In June the question hangs in the air like virga: When will it rain?
June is upon us. For weeks the relentless northern Arizona sun has poured down on our beloved and beleaguered plateau, sucking moisture from its soils, baking its volcanic rocks and causing we its people to long fervently for rain.
June, the month of virga–those tantalizing purple curtains of rain that sweep down from the sky but are swallowed by the thirsty air just before reaching the parched earth.
June, our season of hope. Despite the inconvenient truths that stack up around us, we look skyward this month and imagine the coming monsoon season. Blessed humidity. Swirling afternoon cloudscapes, lightning shows at night, mornings fresh with rain. Always, we hope for a wet summer.

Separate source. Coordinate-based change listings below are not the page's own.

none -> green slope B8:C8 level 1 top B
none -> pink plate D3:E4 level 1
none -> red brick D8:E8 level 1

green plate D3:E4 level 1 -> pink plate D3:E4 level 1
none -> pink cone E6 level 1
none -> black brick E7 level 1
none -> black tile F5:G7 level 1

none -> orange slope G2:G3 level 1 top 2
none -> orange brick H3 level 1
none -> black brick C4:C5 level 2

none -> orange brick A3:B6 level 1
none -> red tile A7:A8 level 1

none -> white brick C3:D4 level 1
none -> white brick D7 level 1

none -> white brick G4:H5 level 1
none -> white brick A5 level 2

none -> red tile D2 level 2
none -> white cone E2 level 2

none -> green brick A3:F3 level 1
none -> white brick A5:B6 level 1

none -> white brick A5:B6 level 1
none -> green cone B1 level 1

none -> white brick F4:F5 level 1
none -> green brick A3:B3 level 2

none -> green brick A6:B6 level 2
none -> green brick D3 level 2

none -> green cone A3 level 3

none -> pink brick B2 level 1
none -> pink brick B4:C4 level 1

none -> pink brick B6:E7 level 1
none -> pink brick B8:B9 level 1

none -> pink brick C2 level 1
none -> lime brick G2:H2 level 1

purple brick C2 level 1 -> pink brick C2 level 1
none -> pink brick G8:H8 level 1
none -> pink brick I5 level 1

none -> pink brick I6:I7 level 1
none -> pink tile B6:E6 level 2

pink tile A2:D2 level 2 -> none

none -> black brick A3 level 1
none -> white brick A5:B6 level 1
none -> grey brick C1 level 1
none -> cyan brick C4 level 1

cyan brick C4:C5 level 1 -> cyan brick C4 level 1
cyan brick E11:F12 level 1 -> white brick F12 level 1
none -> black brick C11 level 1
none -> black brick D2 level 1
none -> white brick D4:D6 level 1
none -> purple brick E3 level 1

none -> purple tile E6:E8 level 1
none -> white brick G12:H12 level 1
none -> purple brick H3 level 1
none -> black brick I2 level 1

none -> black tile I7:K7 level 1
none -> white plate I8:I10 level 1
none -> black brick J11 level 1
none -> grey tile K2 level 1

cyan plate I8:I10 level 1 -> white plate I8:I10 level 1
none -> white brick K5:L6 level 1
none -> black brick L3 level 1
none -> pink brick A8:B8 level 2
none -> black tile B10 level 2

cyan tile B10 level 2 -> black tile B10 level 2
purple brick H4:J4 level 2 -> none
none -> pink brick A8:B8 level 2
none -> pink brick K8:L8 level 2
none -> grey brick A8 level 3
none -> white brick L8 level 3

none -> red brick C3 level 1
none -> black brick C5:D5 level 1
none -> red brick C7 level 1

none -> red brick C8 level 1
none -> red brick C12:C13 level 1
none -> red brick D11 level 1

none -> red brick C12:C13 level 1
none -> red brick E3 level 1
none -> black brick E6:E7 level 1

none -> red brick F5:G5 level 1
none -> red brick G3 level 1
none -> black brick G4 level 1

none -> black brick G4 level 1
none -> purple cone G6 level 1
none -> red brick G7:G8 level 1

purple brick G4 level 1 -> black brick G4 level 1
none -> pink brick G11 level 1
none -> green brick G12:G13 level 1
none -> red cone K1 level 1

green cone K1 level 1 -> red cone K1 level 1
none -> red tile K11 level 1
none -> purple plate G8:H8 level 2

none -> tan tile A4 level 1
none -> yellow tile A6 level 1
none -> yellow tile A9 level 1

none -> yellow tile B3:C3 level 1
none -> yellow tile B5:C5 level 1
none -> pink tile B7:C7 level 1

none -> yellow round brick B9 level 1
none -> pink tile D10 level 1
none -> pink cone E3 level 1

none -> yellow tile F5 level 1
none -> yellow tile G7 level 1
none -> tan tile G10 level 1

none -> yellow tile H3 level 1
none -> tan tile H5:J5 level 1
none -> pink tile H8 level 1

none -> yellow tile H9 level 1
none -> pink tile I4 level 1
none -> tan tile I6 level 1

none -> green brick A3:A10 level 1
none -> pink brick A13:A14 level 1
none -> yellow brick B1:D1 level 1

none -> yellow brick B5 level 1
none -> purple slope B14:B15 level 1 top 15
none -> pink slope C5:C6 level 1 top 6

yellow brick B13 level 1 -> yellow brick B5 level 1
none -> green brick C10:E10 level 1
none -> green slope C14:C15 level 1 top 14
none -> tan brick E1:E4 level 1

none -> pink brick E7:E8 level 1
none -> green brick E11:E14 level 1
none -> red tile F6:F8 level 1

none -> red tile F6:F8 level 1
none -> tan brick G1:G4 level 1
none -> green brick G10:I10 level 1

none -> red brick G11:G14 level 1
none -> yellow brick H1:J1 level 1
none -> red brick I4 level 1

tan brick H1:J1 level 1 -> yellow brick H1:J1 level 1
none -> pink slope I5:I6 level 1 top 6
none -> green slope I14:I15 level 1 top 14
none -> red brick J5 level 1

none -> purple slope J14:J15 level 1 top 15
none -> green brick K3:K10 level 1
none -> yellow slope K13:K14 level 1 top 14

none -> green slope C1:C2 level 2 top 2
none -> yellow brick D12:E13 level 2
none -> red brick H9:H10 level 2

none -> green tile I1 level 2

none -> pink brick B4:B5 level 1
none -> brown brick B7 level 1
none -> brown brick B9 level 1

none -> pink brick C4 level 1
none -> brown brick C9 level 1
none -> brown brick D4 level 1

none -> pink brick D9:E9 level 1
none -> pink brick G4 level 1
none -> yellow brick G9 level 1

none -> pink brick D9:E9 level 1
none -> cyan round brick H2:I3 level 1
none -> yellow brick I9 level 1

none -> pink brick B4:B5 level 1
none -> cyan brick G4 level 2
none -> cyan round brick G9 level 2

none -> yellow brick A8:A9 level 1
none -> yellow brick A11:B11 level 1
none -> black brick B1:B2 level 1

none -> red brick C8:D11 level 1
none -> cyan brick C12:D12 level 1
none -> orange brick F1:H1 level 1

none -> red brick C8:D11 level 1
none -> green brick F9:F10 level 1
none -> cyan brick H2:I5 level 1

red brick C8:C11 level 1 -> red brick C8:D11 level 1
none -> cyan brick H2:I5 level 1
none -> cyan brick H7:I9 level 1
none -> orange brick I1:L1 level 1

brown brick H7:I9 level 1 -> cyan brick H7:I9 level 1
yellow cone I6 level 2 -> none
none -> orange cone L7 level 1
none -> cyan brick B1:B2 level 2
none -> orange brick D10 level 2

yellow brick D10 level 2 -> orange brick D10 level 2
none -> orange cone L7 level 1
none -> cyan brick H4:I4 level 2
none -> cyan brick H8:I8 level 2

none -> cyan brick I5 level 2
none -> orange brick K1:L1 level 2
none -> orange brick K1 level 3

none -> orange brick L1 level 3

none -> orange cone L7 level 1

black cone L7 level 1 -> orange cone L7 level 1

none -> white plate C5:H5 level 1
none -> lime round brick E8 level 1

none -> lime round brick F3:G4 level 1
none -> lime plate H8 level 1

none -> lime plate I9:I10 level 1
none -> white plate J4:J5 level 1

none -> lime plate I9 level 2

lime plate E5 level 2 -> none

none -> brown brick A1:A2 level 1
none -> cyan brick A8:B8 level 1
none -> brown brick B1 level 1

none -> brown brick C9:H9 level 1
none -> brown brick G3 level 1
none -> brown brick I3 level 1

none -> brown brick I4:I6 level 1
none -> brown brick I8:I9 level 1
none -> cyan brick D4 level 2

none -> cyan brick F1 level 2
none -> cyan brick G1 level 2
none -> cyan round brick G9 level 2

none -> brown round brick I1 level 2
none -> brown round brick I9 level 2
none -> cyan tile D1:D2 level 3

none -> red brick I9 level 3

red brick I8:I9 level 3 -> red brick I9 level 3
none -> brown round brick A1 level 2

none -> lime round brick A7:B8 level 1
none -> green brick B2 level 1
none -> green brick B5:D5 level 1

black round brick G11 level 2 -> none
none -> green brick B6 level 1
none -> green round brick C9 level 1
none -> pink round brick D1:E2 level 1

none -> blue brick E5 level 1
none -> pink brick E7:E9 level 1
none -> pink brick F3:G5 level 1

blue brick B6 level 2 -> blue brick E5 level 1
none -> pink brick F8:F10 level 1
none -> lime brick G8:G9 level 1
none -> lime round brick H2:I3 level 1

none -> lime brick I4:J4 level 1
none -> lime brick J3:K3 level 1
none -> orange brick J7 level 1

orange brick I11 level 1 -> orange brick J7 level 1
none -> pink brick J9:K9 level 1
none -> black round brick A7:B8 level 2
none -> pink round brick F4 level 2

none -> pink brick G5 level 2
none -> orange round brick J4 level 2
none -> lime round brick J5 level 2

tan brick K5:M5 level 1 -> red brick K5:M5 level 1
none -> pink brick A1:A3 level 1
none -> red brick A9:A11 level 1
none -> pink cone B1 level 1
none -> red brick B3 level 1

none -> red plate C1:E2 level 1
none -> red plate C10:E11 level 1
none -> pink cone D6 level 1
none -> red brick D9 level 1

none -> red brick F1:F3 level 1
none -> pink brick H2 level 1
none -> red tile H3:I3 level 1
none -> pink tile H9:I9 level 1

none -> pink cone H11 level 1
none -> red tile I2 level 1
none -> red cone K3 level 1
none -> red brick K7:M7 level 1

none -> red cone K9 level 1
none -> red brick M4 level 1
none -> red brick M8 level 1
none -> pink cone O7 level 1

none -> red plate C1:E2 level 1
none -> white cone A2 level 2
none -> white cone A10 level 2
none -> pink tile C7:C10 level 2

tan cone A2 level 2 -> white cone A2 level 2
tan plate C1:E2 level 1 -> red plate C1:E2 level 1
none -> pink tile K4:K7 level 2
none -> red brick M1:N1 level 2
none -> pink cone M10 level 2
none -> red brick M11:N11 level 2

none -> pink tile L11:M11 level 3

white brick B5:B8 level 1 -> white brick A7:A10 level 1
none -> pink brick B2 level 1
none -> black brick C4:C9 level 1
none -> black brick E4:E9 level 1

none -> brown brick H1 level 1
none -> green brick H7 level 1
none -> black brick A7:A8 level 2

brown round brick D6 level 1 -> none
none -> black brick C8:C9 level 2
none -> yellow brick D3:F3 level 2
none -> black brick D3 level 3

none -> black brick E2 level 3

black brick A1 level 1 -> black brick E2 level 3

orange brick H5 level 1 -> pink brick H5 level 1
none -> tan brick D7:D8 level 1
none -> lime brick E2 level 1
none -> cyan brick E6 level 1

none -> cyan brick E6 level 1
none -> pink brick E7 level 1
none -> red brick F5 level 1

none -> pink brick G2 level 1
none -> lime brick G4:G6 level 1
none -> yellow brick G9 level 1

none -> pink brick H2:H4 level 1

Winter and spring were dry at my place up near the South Rim. The last real rain came in March. The needle-and-thread grass barely greened up, and bark beetles are chewing on the trees. The threat of wildfire hovers in the air.
It almost rained yesterday, though. A fleet of clouds arrived from the southeast, obscuring the San Francisco Peaks and casting welcome shade over my house. The thermometer read 87. At 2 p.m. it plummeted 15 degrees. A jag of lightning rippled in the pewter-colored sky.
I walked around the yard checking the rain gutters, the white PVC pipes, and the four big plastic tanks–all good. (This matters, because at my off-grid homestead, “god water” is the primary source.)
But yesterday’s clouds could not deliver rain, only the tease. This cycle of hope and disappointment is a fact of life this time of year.
Maybe today, I think, looking up from my beds of squash and tomatoes. The early-afternoon sky looks promising–already darker than yesterday’s. I toss up an offhand, but sincere weather prayer: If it rains, I will be grateful. If not, I’ll be patient.
A half-hour later I quit working at the raised beds and take a seat under the east ramada, next to the lilac bush (which, like most of what’s in my yard, would die without that god water). The air grows still. Thunder grumbles. A light breeze carries the electric smell of ozone. I wait, and hope, and try to be patient.
Another, richer, smell sweeps in on the rising wind–that pleasing odor given off by rain on a hot day. There is a word for it: “petrichor”.
Petrichor results from two reactions triggered by rain: the release of fragrant oils that plants secrete during dry periods, and the production of aromatic compounds by soil bacteria. The word was coined by scientists in the 1960s, and is derived from the Greek petra (stone) and ichor which, in Greek mythology, is the ethereal blood of the gods.
Petrichor has its own effects: it triggers the release of happy chemicals in the human body. The pleasure we take in this scent is probably tied up with our evolution: Rain on the heels of drought has been pleasing members of our species for a very long time.
Finally… it comes.
The first taps on the sheet-metal roof are tentative and uncertain, but the joy compounds are already flooding my system. Once the steady drumming begins I grin, though there’s nobody here to see. The pounding on the metal roof is good news for the tomatoes and squash, for the lilac bush, and for me. It sounds like music. It sounds like a promise.
I step out from under the ramada and listen to water splashing into the tanks. I stand in the rain and breathe. Water pools on the red slickrock driveway. It drips down my face and fogs my glasses. It soaks my shirt and forms a shiny puddle at my feet. It waters my garden and feeds my very soul.